Locate each line of the material below that contains the string "JSON", treating uppercase and lowercase as different, and copy those lines.

Outline annotation records
------------

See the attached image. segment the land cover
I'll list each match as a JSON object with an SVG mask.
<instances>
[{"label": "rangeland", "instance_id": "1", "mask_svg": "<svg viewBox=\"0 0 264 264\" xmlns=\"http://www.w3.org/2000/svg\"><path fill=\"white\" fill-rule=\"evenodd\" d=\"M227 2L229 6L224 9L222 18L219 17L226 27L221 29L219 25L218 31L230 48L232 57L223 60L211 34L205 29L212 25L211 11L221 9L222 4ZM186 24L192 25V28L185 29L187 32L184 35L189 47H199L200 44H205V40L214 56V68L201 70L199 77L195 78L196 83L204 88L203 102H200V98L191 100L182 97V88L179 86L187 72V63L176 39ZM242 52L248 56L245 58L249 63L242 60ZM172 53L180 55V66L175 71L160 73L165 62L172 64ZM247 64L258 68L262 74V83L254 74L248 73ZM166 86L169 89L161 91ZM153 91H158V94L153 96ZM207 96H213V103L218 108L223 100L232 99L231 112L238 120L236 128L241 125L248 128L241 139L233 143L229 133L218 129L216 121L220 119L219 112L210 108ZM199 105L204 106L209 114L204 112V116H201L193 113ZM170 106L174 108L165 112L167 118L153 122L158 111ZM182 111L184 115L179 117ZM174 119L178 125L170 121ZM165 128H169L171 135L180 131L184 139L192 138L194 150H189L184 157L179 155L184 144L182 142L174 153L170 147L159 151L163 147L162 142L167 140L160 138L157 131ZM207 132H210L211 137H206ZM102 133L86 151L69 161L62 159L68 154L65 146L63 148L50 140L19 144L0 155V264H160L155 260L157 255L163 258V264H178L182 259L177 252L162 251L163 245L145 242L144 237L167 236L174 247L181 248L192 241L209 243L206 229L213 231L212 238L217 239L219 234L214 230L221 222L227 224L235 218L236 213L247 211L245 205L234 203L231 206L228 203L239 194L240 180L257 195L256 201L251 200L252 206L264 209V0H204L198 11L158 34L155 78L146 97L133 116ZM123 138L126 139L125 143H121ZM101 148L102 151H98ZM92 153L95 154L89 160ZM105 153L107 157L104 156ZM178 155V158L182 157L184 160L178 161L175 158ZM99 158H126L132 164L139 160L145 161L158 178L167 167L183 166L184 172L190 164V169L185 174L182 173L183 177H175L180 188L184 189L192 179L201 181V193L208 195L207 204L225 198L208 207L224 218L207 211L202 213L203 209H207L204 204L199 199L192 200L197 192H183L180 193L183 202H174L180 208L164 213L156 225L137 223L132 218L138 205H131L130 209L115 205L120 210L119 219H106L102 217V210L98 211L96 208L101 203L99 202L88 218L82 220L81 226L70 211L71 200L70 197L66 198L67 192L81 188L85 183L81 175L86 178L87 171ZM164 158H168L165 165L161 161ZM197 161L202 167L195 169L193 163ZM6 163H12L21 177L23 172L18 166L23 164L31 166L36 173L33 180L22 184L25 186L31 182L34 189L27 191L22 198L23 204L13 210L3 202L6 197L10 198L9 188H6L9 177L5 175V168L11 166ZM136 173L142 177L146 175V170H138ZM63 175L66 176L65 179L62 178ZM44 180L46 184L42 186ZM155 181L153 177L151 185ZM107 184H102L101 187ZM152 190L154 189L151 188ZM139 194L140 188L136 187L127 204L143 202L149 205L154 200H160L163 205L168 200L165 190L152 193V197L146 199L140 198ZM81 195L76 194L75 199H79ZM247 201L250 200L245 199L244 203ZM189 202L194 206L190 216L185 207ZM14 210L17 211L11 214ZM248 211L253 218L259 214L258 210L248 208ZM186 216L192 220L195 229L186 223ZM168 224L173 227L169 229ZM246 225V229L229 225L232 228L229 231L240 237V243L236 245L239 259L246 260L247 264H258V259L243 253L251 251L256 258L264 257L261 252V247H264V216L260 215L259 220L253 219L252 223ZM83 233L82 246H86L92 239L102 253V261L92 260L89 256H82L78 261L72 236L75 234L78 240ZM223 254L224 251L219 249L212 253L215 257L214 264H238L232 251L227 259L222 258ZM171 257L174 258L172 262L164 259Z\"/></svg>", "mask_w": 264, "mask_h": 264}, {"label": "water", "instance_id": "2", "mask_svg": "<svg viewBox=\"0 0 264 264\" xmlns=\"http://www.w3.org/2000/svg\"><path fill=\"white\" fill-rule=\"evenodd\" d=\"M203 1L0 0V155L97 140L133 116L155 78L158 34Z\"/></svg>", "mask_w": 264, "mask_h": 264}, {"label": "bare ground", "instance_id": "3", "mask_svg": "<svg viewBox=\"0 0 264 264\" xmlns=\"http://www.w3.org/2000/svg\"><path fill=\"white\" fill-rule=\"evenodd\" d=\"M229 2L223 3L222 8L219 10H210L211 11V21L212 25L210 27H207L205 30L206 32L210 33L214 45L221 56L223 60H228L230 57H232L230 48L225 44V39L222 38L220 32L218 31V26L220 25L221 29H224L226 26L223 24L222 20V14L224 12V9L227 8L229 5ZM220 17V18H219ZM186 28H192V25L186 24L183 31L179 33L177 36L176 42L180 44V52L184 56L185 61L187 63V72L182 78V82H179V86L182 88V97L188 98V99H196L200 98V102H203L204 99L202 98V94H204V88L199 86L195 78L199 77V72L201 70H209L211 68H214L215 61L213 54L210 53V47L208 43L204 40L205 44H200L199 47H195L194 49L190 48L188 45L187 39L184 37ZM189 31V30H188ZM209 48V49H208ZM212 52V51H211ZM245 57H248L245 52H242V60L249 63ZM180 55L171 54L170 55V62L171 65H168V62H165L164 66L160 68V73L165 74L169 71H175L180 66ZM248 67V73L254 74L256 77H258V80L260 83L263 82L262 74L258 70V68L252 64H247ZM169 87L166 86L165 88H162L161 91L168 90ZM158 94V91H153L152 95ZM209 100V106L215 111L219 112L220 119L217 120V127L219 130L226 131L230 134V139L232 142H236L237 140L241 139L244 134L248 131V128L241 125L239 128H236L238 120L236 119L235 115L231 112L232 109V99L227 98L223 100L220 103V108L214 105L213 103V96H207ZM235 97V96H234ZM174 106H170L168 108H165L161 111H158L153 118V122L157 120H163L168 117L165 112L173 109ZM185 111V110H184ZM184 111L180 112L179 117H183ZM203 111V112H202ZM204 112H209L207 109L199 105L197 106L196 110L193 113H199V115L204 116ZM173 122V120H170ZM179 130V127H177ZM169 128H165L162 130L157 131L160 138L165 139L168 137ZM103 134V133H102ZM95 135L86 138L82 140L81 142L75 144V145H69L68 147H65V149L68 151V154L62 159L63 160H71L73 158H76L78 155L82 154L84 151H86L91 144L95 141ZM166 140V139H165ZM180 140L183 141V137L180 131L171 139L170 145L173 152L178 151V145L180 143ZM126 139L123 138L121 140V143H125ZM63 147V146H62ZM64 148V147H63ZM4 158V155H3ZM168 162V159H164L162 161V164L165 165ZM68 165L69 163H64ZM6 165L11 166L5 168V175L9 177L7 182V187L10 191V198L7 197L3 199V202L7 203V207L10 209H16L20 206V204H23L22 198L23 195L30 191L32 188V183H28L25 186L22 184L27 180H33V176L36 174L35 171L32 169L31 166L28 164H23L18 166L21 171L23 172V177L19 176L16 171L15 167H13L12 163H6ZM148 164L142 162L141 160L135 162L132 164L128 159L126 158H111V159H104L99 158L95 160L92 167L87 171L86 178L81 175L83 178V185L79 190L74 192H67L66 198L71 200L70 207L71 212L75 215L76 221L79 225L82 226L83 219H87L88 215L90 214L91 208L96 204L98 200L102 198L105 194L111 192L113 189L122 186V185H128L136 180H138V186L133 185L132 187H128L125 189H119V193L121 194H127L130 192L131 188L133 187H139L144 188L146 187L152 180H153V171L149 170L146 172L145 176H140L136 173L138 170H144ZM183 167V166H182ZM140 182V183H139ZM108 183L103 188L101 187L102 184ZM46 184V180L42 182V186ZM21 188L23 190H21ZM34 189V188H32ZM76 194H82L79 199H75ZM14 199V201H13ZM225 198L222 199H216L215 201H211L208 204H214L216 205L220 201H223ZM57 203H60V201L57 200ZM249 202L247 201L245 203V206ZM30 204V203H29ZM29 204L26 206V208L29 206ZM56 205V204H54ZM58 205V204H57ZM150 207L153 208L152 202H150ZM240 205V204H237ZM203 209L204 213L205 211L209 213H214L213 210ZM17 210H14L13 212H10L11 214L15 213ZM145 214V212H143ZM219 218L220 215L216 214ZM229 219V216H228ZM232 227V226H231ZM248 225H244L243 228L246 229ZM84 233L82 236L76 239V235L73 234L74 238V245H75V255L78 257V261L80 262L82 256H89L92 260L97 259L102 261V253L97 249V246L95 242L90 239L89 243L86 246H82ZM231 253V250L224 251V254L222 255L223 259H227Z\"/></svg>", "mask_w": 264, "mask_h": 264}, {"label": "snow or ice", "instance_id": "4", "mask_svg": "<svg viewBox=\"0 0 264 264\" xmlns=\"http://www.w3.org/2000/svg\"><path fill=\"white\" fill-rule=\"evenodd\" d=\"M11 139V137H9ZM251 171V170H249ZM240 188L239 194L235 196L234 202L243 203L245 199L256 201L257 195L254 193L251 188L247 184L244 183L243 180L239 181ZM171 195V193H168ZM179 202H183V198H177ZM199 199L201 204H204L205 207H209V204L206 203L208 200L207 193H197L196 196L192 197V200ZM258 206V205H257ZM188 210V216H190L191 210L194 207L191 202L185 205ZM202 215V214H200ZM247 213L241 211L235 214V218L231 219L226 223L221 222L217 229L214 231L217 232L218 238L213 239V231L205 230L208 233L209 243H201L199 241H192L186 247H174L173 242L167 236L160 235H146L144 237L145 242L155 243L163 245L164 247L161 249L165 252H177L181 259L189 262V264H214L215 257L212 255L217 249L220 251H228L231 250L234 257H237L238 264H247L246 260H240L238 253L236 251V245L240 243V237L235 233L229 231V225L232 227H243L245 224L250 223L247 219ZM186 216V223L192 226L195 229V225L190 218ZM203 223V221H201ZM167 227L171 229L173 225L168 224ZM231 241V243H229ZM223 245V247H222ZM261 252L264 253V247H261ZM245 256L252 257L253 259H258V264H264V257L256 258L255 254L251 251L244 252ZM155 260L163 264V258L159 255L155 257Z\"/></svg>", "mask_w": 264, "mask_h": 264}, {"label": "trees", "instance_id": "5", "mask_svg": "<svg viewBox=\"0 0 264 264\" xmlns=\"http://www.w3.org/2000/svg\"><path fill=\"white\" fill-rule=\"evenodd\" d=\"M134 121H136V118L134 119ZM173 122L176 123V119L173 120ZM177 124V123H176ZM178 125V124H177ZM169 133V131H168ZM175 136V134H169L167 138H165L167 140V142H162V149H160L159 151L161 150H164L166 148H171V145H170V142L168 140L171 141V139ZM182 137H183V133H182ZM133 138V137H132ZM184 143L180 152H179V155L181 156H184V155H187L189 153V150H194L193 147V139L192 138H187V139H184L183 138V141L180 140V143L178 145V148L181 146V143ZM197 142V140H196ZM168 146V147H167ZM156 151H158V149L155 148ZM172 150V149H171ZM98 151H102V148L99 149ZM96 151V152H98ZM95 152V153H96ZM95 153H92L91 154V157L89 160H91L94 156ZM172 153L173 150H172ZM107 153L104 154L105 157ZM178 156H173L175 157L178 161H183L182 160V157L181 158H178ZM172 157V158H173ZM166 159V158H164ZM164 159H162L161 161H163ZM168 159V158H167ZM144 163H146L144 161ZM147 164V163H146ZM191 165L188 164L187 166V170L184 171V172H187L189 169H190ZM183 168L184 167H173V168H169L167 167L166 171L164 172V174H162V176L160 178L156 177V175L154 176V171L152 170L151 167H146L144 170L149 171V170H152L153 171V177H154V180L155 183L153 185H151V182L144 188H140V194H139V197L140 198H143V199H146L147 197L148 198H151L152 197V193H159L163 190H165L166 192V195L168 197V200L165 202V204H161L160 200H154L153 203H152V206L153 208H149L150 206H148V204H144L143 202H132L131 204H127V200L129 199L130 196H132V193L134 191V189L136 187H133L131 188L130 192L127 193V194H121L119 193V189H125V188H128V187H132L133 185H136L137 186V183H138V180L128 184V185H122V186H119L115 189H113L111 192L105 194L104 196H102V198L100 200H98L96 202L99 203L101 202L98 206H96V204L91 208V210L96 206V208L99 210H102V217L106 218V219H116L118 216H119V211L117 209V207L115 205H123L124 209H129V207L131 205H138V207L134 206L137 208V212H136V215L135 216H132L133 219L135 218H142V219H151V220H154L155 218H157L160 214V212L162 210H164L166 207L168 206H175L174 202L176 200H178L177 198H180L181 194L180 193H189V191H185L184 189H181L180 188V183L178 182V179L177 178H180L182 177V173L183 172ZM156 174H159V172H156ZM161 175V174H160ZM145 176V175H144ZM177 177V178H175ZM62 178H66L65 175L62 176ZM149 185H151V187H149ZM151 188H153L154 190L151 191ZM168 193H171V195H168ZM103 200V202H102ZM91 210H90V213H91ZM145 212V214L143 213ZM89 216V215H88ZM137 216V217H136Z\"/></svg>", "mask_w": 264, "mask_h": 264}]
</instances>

------------

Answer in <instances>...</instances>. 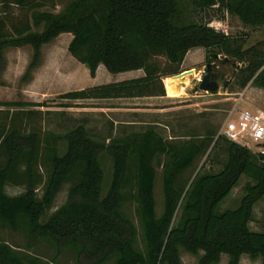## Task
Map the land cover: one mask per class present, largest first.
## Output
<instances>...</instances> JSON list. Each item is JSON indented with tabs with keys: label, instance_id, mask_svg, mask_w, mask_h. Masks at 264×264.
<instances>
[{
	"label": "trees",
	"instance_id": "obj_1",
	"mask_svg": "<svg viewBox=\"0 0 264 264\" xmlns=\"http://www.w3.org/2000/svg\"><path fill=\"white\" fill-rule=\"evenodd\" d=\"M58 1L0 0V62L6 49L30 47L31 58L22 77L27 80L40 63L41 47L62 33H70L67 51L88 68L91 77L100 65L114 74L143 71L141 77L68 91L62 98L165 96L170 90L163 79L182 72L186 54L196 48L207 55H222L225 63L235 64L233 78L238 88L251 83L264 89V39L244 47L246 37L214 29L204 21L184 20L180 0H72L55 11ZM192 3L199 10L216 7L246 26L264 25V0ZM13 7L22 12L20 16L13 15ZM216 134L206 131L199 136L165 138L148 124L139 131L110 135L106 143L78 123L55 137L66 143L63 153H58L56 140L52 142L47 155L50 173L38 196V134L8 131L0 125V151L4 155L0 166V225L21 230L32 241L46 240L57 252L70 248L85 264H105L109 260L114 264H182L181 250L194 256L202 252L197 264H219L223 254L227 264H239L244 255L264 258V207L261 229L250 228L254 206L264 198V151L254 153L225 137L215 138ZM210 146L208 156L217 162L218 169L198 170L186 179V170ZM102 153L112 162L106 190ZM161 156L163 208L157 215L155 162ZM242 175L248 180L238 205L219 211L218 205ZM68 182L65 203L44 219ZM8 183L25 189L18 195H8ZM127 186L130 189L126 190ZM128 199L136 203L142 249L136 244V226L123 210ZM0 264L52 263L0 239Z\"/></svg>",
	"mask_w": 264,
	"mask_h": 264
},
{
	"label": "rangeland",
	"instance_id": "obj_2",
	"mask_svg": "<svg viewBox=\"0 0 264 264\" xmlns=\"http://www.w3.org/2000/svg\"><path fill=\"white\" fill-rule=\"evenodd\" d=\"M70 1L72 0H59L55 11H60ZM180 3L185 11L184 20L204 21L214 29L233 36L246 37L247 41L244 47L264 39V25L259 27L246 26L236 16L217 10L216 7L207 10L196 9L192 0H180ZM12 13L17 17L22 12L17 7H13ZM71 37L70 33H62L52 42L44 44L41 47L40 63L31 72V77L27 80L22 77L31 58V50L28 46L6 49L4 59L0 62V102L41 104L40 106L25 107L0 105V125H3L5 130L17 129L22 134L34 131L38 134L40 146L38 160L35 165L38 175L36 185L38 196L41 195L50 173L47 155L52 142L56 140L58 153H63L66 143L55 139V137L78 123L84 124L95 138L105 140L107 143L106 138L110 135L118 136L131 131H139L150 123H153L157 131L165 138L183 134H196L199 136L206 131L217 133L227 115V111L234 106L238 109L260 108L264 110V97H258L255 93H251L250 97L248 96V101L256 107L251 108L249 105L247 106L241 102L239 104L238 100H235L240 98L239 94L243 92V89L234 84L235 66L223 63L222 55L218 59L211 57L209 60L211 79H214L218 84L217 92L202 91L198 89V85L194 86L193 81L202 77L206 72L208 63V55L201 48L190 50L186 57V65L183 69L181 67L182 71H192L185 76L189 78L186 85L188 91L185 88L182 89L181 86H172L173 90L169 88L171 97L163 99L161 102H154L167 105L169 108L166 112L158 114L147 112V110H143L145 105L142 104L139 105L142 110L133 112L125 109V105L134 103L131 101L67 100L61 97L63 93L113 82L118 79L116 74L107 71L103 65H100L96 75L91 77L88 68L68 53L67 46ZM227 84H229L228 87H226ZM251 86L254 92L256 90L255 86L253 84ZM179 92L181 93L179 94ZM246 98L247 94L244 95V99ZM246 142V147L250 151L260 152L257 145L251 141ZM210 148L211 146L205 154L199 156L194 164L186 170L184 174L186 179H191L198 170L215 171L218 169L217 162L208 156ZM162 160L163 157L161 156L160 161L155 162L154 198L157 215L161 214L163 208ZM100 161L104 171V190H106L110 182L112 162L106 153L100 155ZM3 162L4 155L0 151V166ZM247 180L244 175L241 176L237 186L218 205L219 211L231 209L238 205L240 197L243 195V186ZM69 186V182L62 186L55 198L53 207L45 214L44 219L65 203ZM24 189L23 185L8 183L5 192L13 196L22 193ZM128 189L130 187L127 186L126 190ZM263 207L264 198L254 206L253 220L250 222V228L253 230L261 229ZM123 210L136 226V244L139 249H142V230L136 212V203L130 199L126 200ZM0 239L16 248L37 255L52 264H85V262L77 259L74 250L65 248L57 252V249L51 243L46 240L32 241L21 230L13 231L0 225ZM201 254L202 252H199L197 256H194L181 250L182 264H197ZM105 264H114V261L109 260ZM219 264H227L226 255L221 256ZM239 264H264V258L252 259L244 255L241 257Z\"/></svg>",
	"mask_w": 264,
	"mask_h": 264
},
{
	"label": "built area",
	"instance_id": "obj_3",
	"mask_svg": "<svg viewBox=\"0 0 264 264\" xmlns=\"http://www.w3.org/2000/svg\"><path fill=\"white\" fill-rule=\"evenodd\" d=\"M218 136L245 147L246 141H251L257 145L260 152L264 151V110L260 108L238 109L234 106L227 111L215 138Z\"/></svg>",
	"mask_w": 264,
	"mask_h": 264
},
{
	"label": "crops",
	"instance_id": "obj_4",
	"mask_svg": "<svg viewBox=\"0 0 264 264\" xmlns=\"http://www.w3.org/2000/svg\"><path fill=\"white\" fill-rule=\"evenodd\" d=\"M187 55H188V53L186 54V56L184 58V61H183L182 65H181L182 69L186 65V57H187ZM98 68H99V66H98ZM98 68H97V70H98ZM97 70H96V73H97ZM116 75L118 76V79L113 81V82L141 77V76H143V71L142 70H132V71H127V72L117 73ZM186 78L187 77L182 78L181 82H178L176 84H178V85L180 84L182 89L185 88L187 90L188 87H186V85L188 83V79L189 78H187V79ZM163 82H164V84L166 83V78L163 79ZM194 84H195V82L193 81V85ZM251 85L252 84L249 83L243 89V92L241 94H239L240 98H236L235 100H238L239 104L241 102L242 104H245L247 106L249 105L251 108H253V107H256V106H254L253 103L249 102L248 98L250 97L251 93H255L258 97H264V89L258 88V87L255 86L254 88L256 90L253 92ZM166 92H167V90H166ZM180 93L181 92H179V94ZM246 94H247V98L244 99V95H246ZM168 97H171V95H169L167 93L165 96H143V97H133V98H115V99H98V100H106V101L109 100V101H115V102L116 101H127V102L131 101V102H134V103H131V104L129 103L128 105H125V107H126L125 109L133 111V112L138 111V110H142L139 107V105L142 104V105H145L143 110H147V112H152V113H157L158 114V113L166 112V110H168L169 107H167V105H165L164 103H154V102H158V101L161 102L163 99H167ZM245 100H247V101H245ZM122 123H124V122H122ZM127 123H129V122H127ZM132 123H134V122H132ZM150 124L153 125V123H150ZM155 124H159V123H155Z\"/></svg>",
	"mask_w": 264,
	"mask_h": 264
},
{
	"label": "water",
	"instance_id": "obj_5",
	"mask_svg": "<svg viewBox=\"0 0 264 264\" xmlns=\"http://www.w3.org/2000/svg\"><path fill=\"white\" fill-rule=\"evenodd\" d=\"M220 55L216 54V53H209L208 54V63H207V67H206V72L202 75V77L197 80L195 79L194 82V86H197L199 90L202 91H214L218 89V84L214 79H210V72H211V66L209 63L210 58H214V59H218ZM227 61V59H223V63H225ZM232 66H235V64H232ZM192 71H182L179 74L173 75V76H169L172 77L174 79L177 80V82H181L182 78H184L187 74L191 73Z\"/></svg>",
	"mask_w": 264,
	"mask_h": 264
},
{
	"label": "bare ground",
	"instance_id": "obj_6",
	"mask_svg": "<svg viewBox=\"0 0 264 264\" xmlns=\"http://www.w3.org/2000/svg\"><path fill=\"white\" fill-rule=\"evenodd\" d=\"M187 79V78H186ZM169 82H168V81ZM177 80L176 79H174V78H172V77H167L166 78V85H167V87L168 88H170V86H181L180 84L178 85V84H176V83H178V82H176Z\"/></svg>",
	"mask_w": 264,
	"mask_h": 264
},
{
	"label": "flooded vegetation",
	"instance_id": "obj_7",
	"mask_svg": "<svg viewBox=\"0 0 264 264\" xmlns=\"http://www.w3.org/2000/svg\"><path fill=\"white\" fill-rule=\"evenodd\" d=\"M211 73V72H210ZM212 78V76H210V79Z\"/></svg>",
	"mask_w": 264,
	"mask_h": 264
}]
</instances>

------------

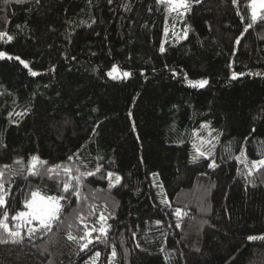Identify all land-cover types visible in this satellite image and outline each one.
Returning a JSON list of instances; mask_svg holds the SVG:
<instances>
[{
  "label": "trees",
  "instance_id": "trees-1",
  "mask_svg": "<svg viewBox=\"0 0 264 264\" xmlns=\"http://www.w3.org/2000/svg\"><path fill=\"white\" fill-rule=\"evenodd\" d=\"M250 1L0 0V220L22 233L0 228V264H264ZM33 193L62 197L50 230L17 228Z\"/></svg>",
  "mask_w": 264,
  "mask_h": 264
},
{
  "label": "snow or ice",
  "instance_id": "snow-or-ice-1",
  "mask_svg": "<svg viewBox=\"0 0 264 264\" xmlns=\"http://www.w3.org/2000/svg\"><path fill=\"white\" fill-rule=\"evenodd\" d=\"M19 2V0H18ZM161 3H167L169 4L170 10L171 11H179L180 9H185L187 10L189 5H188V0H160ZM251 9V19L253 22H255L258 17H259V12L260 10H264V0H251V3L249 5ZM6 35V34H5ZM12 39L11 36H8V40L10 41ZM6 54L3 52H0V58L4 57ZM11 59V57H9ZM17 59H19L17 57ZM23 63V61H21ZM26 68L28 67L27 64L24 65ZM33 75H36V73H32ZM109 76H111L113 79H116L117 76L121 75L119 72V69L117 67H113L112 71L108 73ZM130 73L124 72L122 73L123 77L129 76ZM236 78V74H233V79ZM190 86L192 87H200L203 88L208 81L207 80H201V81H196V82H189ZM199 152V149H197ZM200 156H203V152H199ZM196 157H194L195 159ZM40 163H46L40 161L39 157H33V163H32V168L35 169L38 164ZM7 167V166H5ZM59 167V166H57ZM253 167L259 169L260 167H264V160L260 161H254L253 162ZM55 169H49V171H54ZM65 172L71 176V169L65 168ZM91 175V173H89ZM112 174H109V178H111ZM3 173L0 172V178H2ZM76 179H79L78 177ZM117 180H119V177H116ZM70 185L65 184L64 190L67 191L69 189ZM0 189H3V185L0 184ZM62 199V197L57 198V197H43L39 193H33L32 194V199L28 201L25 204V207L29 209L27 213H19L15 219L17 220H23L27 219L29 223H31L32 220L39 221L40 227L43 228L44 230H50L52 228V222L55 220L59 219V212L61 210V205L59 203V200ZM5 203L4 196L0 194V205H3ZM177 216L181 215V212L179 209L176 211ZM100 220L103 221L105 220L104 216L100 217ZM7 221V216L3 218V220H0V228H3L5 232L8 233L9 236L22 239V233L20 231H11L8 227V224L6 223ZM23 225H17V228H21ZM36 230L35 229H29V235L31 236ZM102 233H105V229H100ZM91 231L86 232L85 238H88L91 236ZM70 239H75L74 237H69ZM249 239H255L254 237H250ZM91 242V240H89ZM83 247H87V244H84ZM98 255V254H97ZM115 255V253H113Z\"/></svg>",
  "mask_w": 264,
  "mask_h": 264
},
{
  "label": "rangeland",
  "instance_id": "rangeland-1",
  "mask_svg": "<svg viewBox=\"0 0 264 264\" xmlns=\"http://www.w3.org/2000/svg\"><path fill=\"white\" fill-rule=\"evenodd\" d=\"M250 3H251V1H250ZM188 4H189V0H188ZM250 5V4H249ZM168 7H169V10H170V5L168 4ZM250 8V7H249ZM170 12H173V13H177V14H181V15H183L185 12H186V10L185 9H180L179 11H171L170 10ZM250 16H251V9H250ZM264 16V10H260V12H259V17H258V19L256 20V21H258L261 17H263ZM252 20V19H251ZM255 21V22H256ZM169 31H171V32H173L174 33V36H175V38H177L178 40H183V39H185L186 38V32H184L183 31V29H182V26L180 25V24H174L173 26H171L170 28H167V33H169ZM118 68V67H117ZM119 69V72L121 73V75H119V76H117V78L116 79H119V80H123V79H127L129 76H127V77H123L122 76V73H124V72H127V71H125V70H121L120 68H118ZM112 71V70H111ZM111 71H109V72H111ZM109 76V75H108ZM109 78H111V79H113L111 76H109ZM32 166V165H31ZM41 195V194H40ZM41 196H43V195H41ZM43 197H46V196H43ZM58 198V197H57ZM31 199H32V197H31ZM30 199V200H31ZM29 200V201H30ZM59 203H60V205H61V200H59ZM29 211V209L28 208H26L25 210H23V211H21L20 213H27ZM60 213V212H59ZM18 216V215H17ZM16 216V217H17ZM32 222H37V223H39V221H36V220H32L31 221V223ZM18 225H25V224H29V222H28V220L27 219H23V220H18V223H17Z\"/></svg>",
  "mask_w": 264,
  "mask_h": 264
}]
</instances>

------------

• _Final result_:
I'll list each match as a JSON object with an SVG mask.
<instances>...</instances> JSON list. Each item is JSON indented with tabs with keys: label, instance_id, mask_svg, mask_w, mask_h. Masks at 264×264.
Returning a JSON list of instances; mask_svg holds the SVG:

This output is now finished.